+++ Exercise material +++

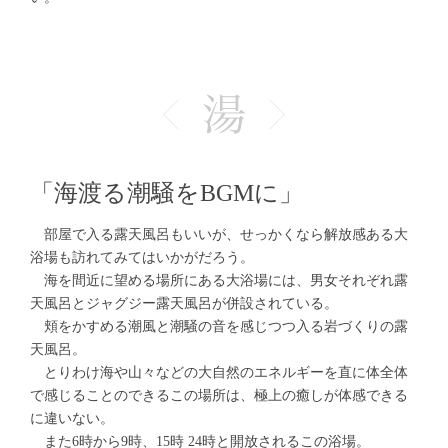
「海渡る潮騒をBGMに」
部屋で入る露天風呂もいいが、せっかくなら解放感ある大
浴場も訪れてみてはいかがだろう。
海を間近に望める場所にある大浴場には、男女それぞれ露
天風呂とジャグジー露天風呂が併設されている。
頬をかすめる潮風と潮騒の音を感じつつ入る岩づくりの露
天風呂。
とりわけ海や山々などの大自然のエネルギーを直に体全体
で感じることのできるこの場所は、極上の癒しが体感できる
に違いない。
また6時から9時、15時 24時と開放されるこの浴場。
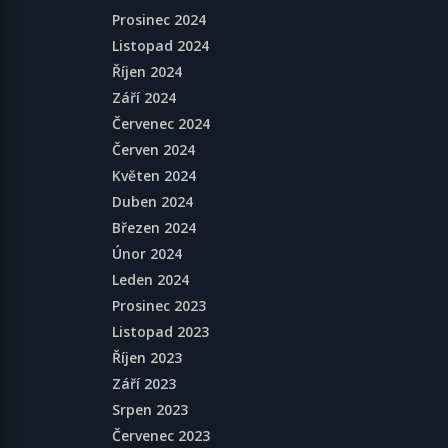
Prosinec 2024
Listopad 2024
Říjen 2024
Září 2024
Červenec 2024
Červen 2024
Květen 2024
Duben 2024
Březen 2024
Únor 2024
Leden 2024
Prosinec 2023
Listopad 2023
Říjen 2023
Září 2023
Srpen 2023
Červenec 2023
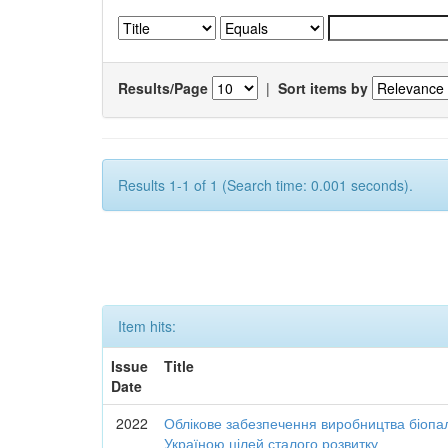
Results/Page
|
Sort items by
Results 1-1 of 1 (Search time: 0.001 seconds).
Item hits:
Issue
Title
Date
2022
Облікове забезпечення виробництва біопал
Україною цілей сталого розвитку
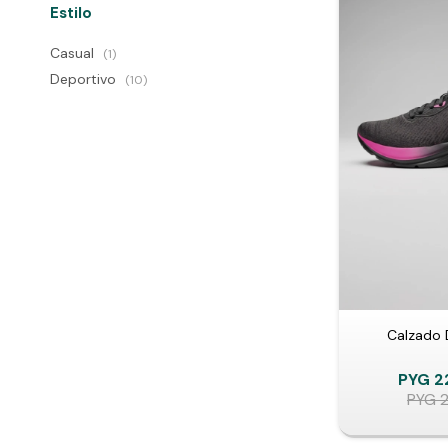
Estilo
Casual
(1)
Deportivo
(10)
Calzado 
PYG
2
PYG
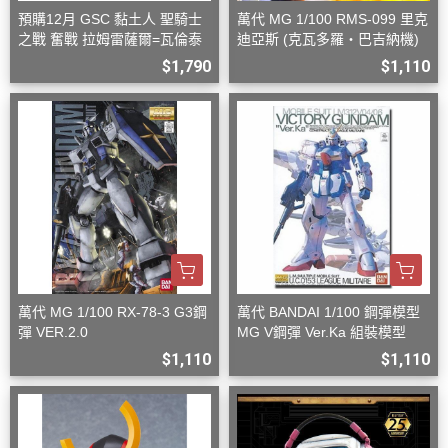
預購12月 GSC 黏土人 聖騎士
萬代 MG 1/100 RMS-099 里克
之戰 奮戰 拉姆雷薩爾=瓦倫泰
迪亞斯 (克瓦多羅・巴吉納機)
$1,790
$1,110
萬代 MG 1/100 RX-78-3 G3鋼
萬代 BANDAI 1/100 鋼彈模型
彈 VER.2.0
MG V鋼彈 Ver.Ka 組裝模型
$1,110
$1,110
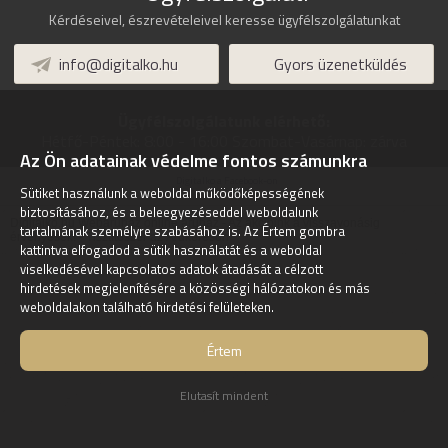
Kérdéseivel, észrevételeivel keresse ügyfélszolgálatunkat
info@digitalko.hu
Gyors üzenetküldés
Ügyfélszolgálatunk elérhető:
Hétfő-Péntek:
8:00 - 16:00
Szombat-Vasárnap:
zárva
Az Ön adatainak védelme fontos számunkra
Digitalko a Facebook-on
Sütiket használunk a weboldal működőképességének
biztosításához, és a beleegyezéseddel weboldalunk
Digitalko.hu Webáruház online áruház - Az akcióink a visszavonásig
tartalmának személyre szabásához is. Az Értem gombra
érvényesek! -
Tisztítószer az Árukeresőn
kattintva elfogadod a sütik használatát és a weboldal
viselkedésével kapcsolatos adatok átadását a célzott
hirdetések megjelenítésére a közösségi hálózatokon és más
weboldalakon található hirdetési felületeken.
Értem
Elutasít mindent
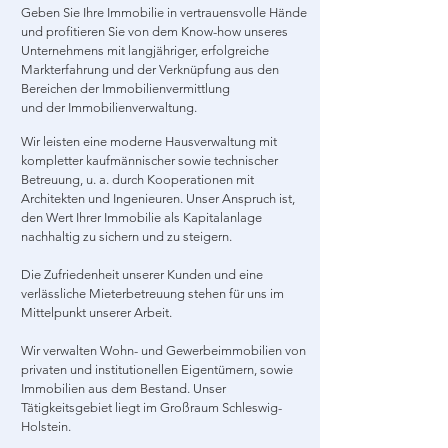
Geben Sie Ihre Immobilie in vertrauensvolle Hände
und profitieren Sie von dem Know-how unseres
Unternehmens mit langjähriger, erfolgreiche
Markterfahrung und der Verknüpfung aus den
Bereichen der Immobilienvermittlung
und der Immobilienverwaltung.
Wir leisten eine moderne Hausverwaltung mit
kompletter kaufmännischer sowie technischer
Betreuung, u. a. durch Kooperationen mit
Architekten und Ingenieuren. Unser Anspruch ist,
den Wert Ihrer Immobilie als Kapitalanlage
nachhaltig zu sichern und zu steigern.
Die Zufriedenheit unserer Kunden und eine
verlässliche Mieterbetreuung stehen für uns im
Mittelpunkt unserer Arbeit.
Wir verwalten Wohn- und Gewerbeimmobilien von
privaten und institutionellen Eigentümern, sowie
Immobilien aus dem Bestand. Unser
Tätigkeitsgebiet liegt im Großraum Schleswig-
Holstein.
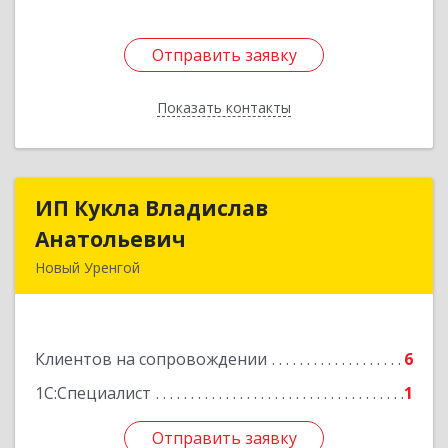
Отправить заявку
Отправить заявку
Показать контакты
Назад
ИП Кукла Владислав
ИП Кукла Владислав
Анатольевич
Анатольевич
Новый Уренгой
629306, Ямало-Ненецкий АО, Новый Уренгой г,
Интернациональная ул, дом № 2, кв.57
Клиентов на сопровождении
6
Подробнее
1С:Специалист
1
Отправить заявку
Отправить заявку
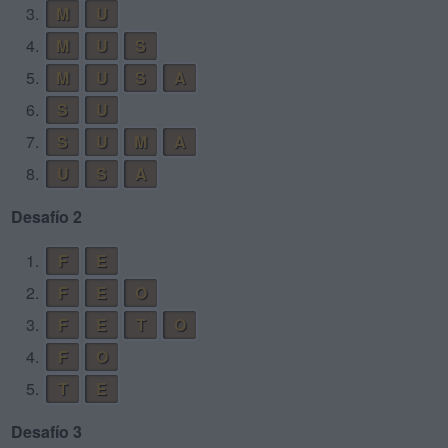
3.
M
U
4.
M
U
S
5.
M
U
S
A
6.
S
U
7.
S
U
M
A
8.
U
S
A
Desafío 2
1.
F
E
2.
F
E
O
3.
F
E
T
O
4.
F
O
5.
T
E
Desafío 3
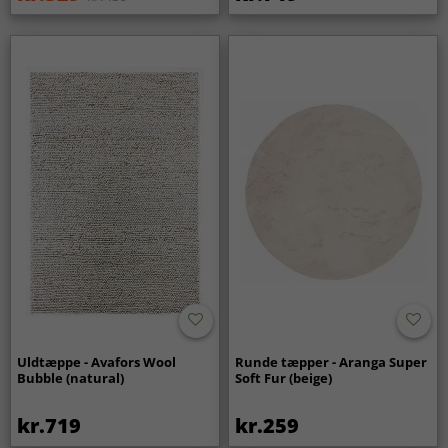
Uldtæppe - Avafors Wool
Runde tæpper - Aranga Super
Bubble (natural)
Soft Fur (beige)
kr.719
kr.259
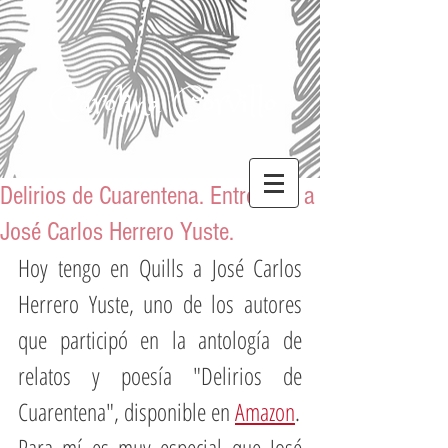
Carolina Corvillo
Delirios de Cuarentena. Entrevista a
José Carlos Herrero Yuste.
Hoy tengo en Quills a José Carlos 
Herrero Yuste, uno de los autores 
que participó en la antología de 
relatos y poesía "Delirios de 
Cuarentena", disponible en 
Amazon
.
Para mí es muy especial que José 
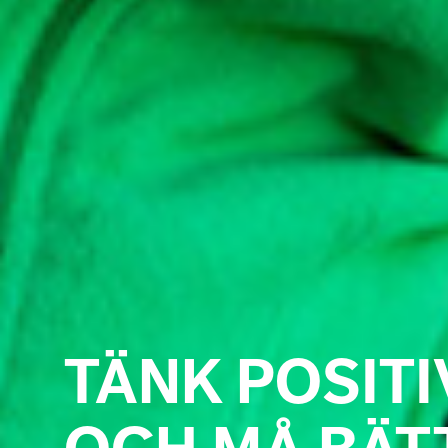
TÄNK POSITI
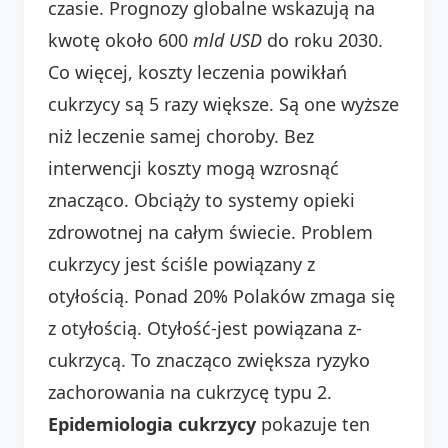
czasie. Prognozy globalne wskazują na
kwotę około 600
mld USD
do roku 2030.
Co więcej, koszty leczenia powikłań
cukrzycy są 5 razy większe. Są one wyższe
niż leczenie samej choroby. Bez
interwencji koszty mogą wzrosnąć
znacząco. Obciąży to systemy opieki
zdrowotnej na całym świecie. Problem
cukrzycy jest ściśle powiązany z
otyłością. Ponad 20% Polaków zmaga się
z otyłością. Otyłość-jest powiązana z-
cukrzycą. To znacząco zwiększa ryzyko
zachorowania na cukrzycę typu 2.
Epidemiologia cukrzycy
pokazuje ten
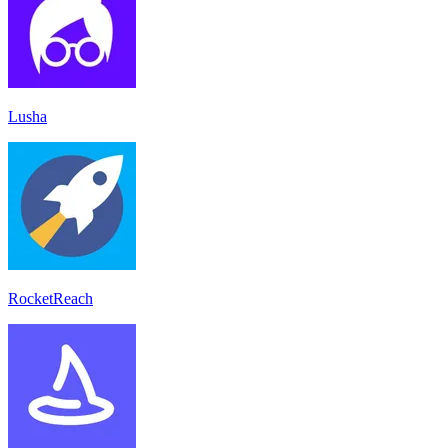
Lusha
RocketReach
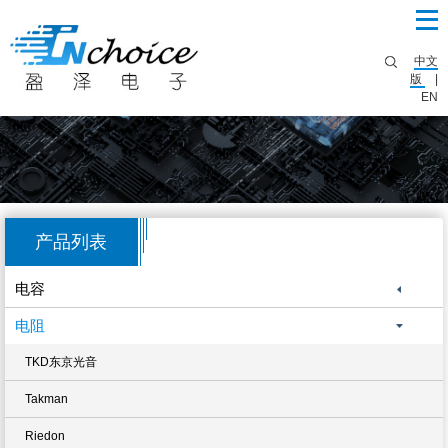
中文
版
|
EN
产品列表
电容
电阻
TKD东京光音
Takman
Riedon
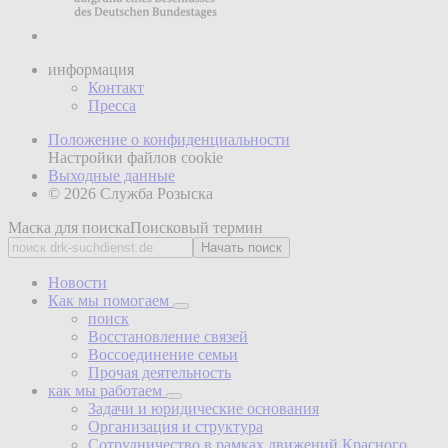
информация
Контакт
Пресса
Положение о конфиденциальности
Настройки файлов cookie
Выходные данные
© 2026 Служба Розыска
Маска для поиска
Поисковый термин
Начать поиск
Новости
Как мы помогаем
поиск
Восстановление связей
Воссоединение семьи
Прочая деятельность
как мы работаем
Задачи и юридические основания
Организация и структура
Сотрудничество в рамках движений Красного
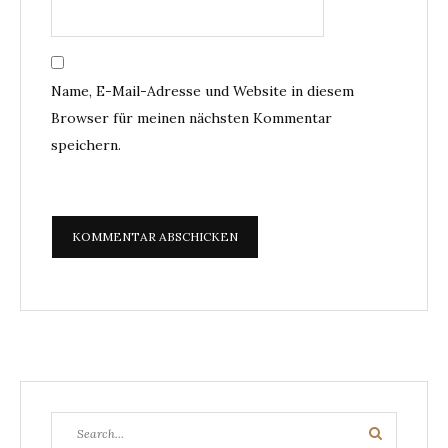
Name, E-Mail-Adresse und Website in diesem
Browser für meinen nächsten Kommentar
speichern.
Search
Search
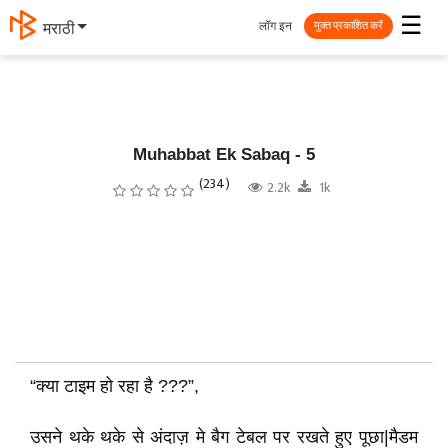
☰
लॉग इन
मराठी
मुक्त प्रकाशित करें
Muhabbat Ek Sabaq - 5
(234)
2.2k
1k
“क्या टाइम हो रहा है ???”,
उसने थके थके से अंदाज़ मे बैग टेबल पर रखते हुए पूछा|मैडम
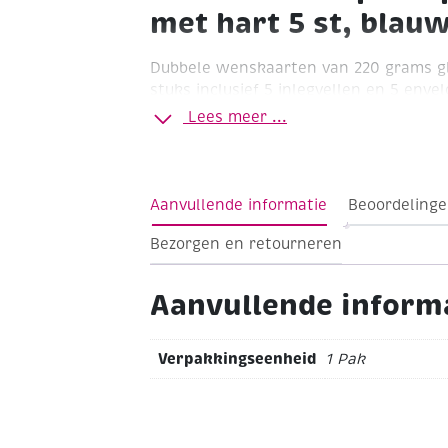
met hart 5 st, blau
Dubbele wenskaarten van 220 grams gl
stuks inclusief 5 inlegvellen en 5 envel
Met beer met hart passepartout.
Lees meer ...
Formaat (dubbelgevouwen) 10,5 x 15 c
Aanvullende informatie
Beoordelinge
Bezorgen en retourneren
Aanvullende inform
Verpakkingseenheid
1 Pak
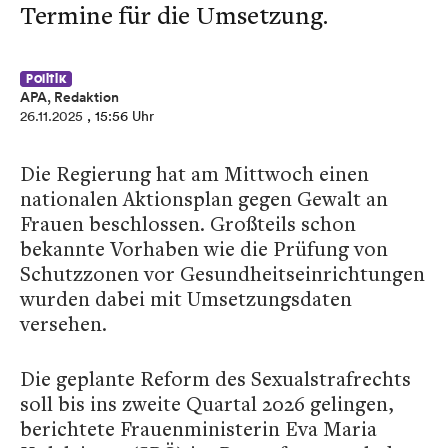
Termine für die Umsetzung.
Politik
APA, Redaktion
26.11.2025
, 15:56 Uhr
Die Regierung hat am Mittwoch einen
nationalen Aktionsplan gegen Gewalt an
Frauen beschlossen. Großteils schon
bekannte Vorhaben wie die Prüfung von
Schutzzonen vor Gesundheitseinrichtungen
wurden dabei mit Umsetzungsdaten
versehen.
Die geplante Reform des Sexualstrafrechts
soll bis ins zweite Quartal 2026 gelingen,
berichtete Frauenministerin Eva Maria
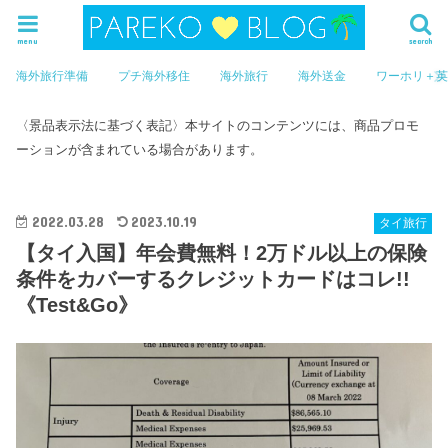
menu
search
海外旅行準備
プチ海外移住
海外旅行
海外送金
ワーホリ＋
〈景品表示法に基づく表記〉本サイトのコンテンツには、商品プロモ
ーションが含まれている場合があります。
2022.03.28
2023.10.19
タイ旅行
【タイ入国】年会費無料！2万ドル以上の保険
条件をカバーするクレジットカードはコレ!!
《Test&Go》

+++

- **Try it**
Only the lines above starting with the line with "José Carlos Herrero Yuste." and going on through the line with "interwencji koszty mogą wzrosnąć" belong in the answer; repeat them exactly, minus any picture.

- **Answer section**
José Carlos Herrero Yuste.
Hoy tengo en Quills a José Carlos 
Herrero Yuste, uno de los autores 
que participó en la antología de 
relatos y poesía "Delirios de 
Cuarentena", disponible en 
Amazon
.
Para mí es muy especial que José 
TÄNK POSITI
czasie. Prognozy globalne wskazują na
kwotę około 600
mld USD
do roku 2030.
Co więcej, koszty leczenia powikłań
cukrzycy są 5 razy większe. Są one wyższe
niż leczenie samej choroby. Bez
interwencji koszty mogą wzrosnąć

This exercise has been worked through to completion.